El público bebió interesado dramas que, de manera inexplicable, hasta eran producto de orgullo: “¡Uno de los asesinos más sanguinarios es mexicano!” O: “Los gringos tienen muy buenos asesinos en serie, pero éste no les pide nada”.
Fue tanto el interés del público por enterarse de las historias criminales más terribles que producía día a día nuestro país, que no pasó mucho tiempo antes de que surgieran revistas especializadas como Crimen, Alerta y Magazine de policía.
Todas estas publicaciones fueron el germen que años después, en abril de 1963, vería nacer a Alarma!, aunque, la verdad sea dicha, bebió muy poco de ellas.
Las historias y fotografías de esta última eran golpes certeros ante los cuales nadie quedaba a salvo. Desde el principio sólo se dieron a conocer las historias más trágicas, las más alarmantes, haciendo honor al nombre de la revista que, por otro lado, erizaba la piel tan sólo con ver su logotipo.
Ya sabemos: la palabra “Alarma!” –que desde entonces apareció con un solo signo de admiración- escrita por un dedo sangriento. En otras palabras: no era una publicación policíaca más; era, ante todo, el surgimiento de un concepto, un estilo de informar, que a la postre se convertiría en toda una referencia periodística, que en sus mejores épocas llegó a imprimir más de dos millones de ejemplares.

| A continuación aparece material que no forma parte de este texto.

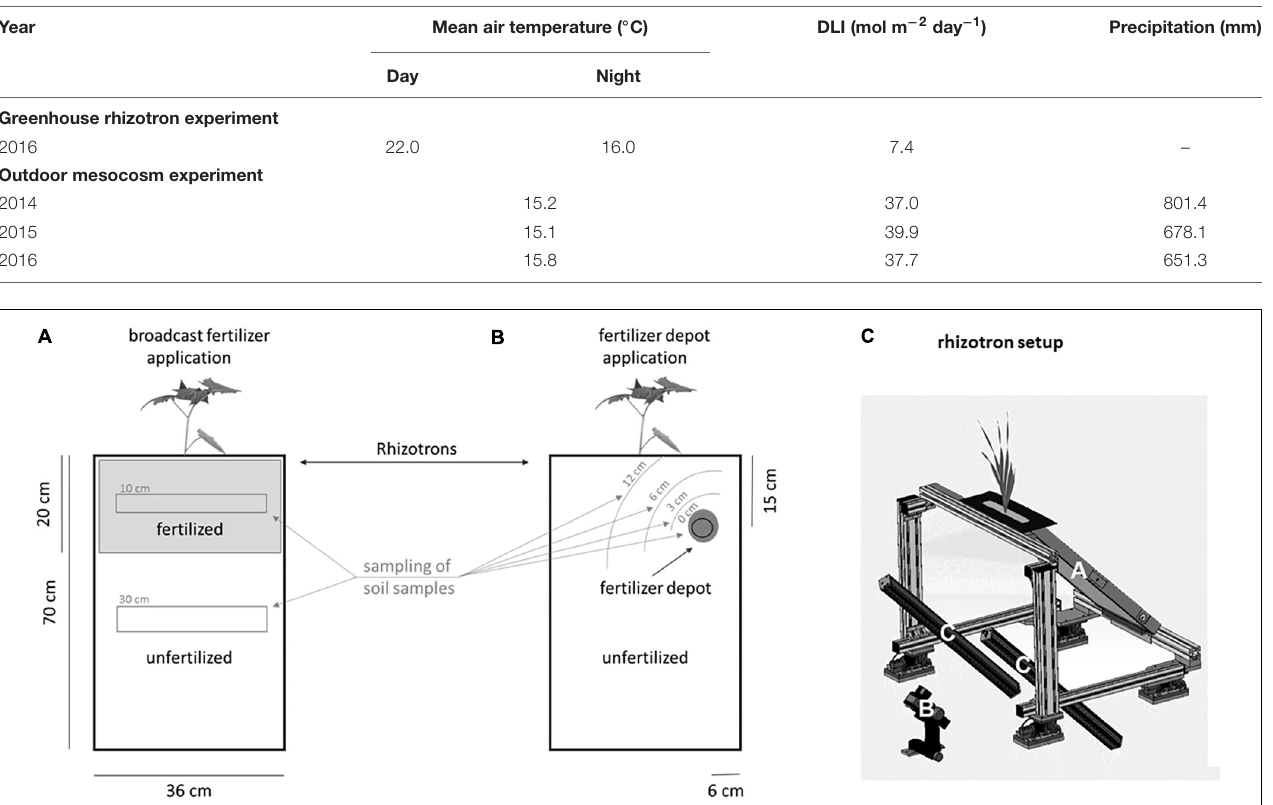
FIGURE 1 | Illustration of the fertilizer application as broadcast ( A : homogeneous digestate/NPK application) or depot ( B : localized digestate application) fertilization in rhizotrons and soil sampling schema. Control rhizotrons did not receive any fertilization and are therefore not included in the illustration. (C) Schematic drawing of the imaging station of the automated phenotyping platform, GrowScreen-Rhizo2 . The inclination angle of the rhizotron (A) is fixed to 45 ◦ with the transparent surface of the rhizotron facing downward. The image of the root system is taken by a high-resolution camera (B) , positioned at a distance of 1 m to the rhizotron surface. The positions and angles of the two light panels (C) are adjusted to allow homogeneous illumination and prevent reflections in the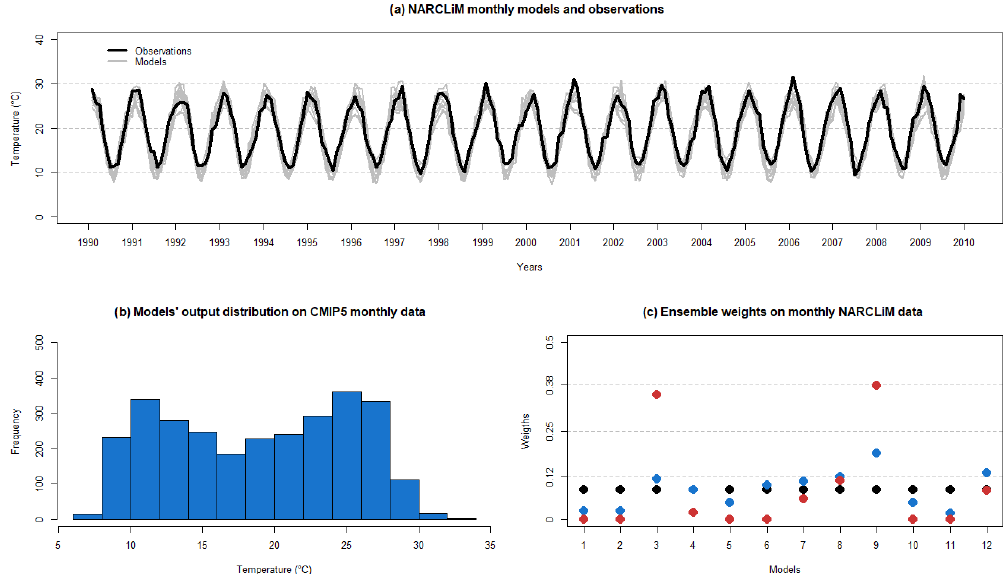
Figure 5. NARCLiM data properties. (a) Model outputs and observations. (b) Model output distribution. (c) AVE, COE and MCE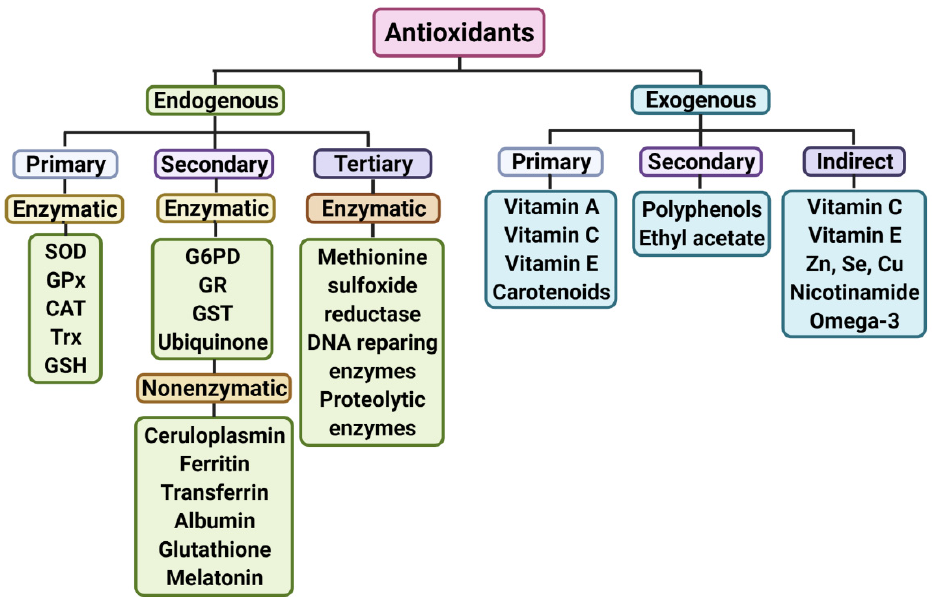
Figure 1. Endogenous and exogenous functional components of the antioxidant system in humans. The figure shows antioxidant molecules organized according to its origin that can be endogenous, which are synthetized by the organism, or exogenous, which have to be consumed in the diet. In addition to their source (endogenous or exogenous), antioxidants may be classified according to their antioxidant action into primary, secondary, and tertiary. Primary antioxidants are chain-breaking antioxidants that accept free radicals terminating the propagation of oxidative reactions and transform free radical species into more stable and less reactive products. Secondary antioxidants are radical scavenging molecules, and they have a preventive role in suppressing chain reaction initiation. Tertiary antioxidants are enzyme systems that can repair biomolecules that have been damaged by oxidation. Additionally, antioxidant action could be direct or indirect. Indirect antioxidants enhance many of the direct primary and secondary antioxidants. Finally, antioxidants could be enzymes or non-enzymatic molecules. SOD: superoxide dismutase, CAT: catalase, GPx: glutathione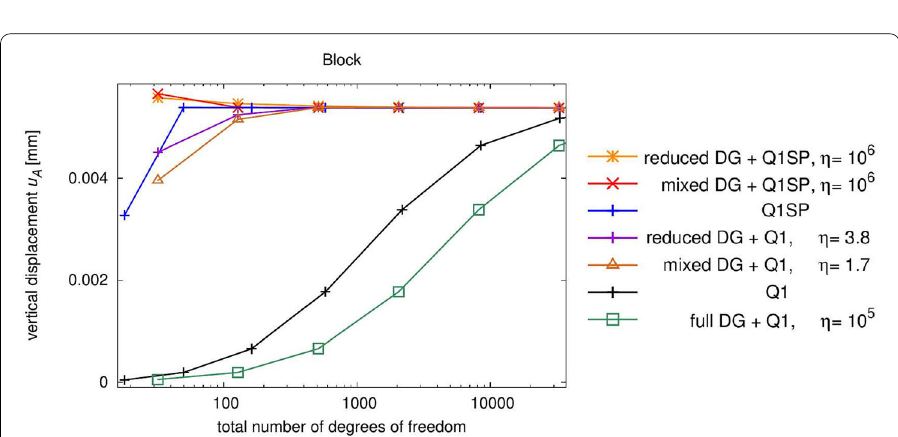
Fig. 9 Vertical displacement of the point A as a function of the total number of degrees of freedom for Q1, Q1SP, DG and their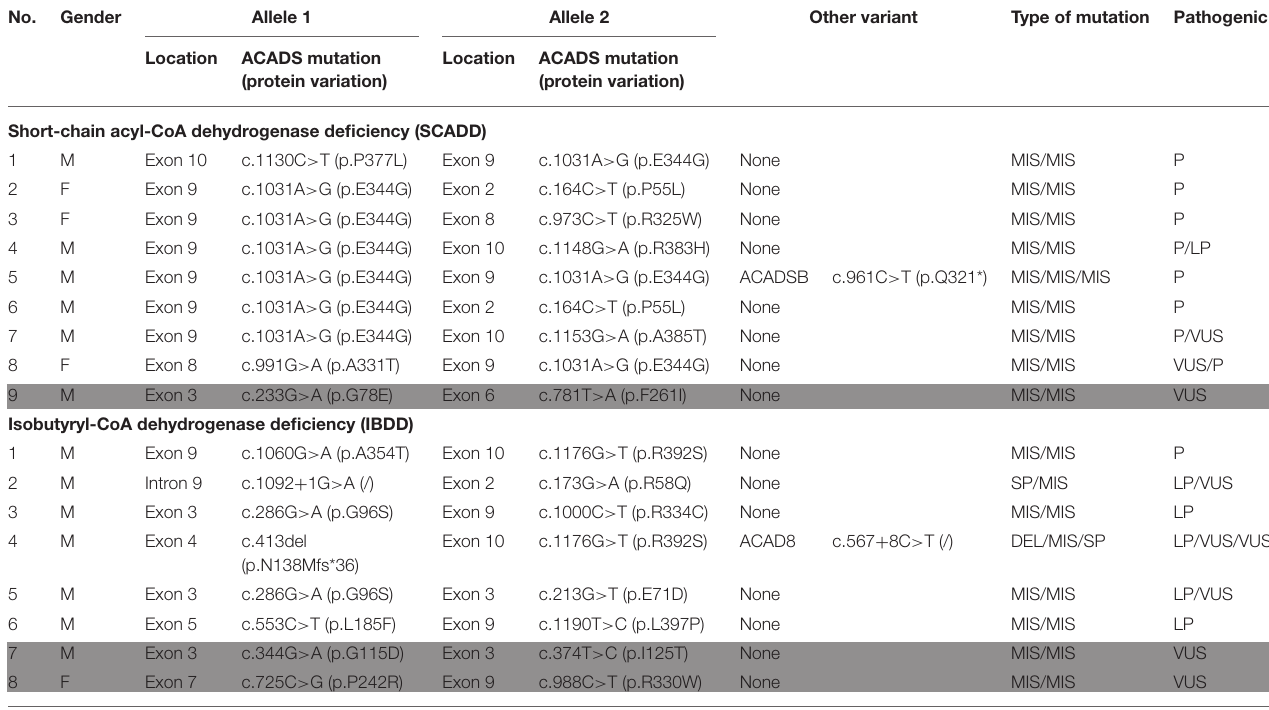
TABLE 2 | Molecular characteristics for the SCADD and IBDD individuals identified with two pathogenic variants. No. Gender Allele 1 Allele 2 Other variant Type of mutation Pathogenic Location ACADS mutation Location ACADS mutation (protein variation) (protein variation) Short-chain acyl-CoA dehydrogenase deficiency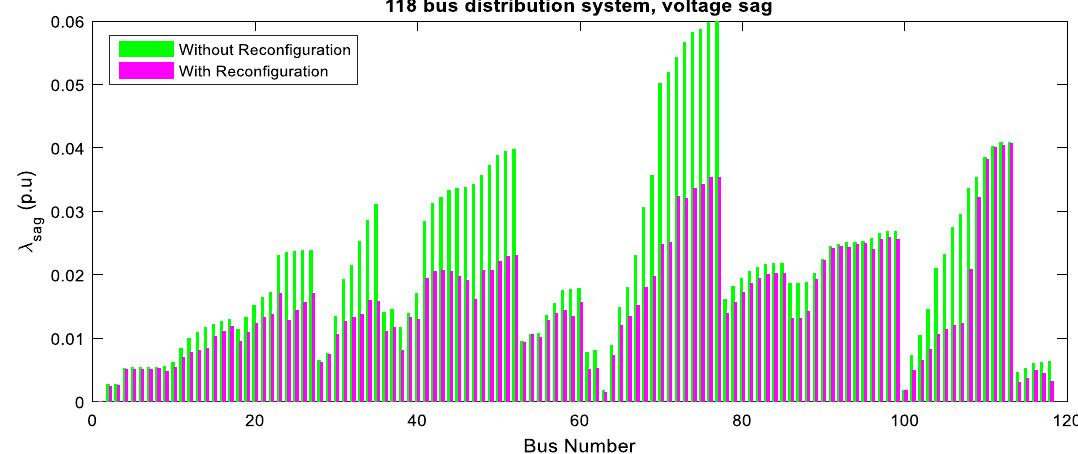
Figure 11. Voltage sag of 118-bus network via ITSOA with and without optimal configuration.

Este concepto fue creado por el periodista Carlos Samayoa Lizárraga, autor también del célebre título: “Matóla, violóla y encostalóla”, que está inscrito en la mente de los mexicanos. Basta que alguien lo escuche, para que sonría y recuerde después alguna historia leída en un viejo ejemplar.
Líbranos de todo mal
Pero, ¿cómo entender a una revista como Alarma!? Una publicación tétrica, por decir lo menos, que presenta a la muerte en medio de un humor ácido, recalcitrante. Basta ver algunas de sus cabezas para entender de lo que hablo: “Sonó un tiro y Juan Manuel sólo dijo: ¡Ay!”, “Le gritó: ¡te voy a matar!, y que lo va cumpliendo” o “El mujercito quiso pedir perdón, pero ya estaba muerto”.
En Alarma! las cabezas juzgan, aniquilan. Los adjetivos son aplastantes y enjuician al “mujercito”, a la “hombrecita”, al “hippie greñudo” o al “casado rabo verde”. El ridículo como forma de castigo por todas las fechorías cometidas por el “vil raterazo”, el “viejo calenturiento”, la “mala madre” o el “hijo ambicioso y sin escrúpulos”. Nadie queda a salvo. Todos, de una manera u otra, pasan por la filosa cuchilla de sus páginas.
Pero entonces, ¿cómo entender a una revista como Alarma!? ¿Es necesario hacerlo? Su aportación, además del periodístico (en sus páginas se dan a conocer hechos policíacos de todo el país) debe encontrarse en que nos descifra como sociedad. Nos desviste y nos trae a la memoria nuestro pasado particularmente violento.
No sólo eso. Funciona como una válvula de escape, que libera la violencia contenida y nuestros malos pensamientos. La suya es una lectura catártica que al final termina por liberarnos, tal y como hace un libro o una película.
También lee: Deslizamiento de tierra en Colombia deja 11 muertos y 35 heridos
En medio de un mercado saturado de publicaciones de nota roja, la catarsis es su mayor aportación. Una mala broma que nos provoca una sonrisa perpleja y nos permite observarnos al interior de nosotros mismos.
Al final del tiempo, cuando se prepare una publicación conmemorativa por los 100 años del surgimiento de Alarma!, quedarán dos cosas. El registro puntual de los acontecimientos trágicos que marcaron determinada época (“si dice 23 balazos, es porque le dieron 23 balazos”) y su interés sociológico, aunque quienes colaboraban en su hechura no fueran conscientes de ello.